● PROVIDED TEXT:
The "little bit of magic" for which the British men's team captain, Dave Clarke, had been hoping at Saturday's World Cross-country Championships failed to materialise.

But as Kenya brought off another clean sweep of team titles in Stellenbosch - with Paul Tergat defending his individual title against Ethiopia's multiple world record holder, Haile Gebrselassie - Britain managed a respectable fifth place in the men's team event.

John Brown, winner of the prestigious Gasparilla 15k road race in Florida earlier this month, was the first Briton - and European - home in 12th place.

Although only one colleague, the 28th-placed John Nuttall, finished inside the top 40, good grouping from the other four counting scorers - Rob Denmark (45th), Andrew Pearson (51st), trial winner Keith Cullen (57th) and newcomer Darius Burrows (59th) - saw the team finish one place below the leading Europeans, Spain.

● TO DO:
(a) In the cross-country report, what place did John Brown finish in?
(b) Update the cross-country report by rewriting everything from "But as Kenya" down to "men's team event.", and replace "Stellenbosch" with "Cape Town".

● Page images and extracted text:
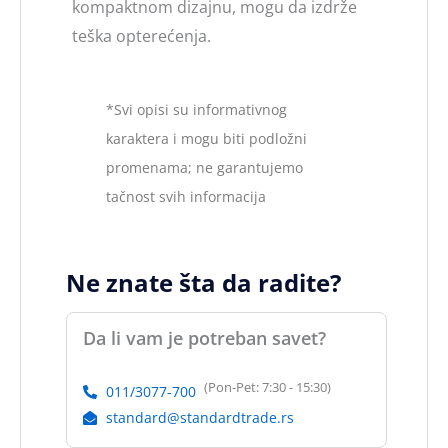
kompaktnom dizajnu, mogu da izdrže
teška opterećenja.
*Svi opisi su informativnog
karaktera i mogu biti podložni
promenama; ne garantujemo
tačnost svih informacija
Ne znate šta da radite?
Da li vam je potreban savet?
(Pon-Pet: 7:30 - 15:30)
011/3077-700
standard@standardtrade.rs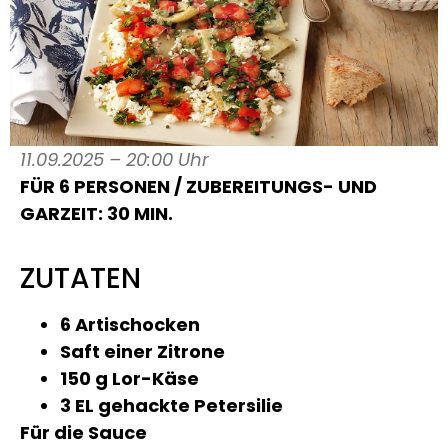
11.09.2025 – 20:00 Uhr
FÜR 6 PERSONEN / ZUBEREITUNGS- UND
GARZEIT: 30 MIN.
ZUTATEN
6 Artischocken
Saft einer Zitrone
150 g Lor-Käse
3 EL gehackte Petersilie
Für die Sauce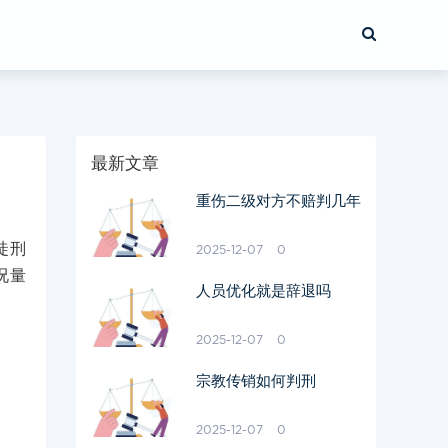
最新文章
重伤二级对方不赔判几年
徒刑
2025-12-07
0
况量
人员优化就是辞退吗
2025-12-07
0
宗教传销如何判刑
2025-12-07
0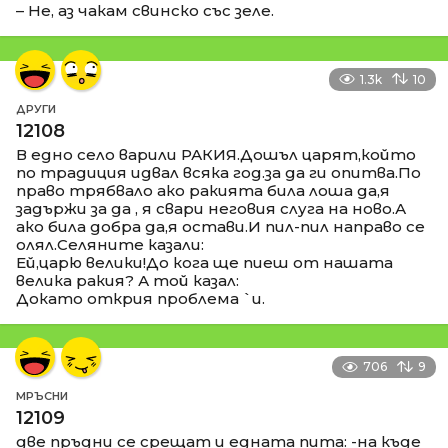
– Не, аз чакам свинско със зеле.
1.3k
10
ДРУГИ
12108
В едно село варили РАКИЯ.Дошъл царят,който
по традиция идвал всяка год.за да ги опитва.По
право трябвало ако ракията била лоша да,я
задържи за да , я свари неговия слуга на ново.А
ако била добра да,я остави.И пил-пил направо се
олял.Селяните казали:
Ей,царю велики!До кога ще пиеш от нашата
велика ракия? А той казал:
Докато открия проблема `и.
706
9
МРЪСНИ
12109
две пръдни се срещат и едната пита: -на къде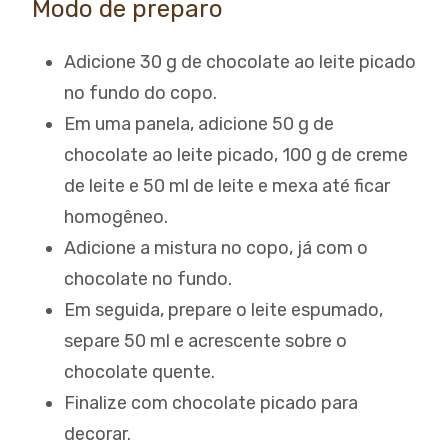
Modo de preparo
Adicione 30 g de chocolate ao leite picado
no fundo do copo.
Em uma panela, adicione 50 g de
chocolate ao leite picado, 100 g de creme
de leite e 50 ml de leite e mexa até ficar
homogêneo.
Adicione a mistura no copo, já com o
chocolate no fundo.
Em seguida, prepare o leite espumado,
separe 50 ml e acrescente sobre o
chocolate quente.
Finalize com chocolate picado para
decorar.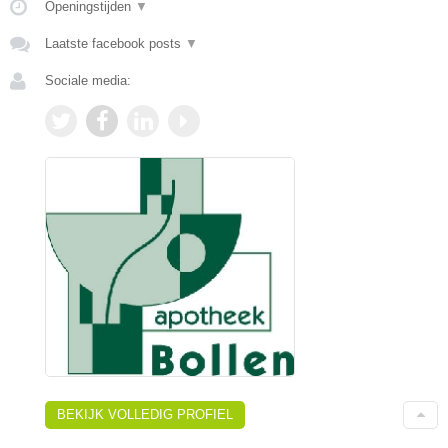
Openingstijden
▼
Laatste facebook posts
▼
Sociale media:
BEKIJK VOLLEDIG PROFIEL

● ANSWERS BY ITEM NUMBER:
(a) 12th place

(b)
But as Kenya brought off another clean sweep of team titles in Cape Town - with Paul Tergat defending his individual title against Ethiopia's multiple world record holder, Haile Gebrselassie - Britain managed a respectable fifth place in the men's team event.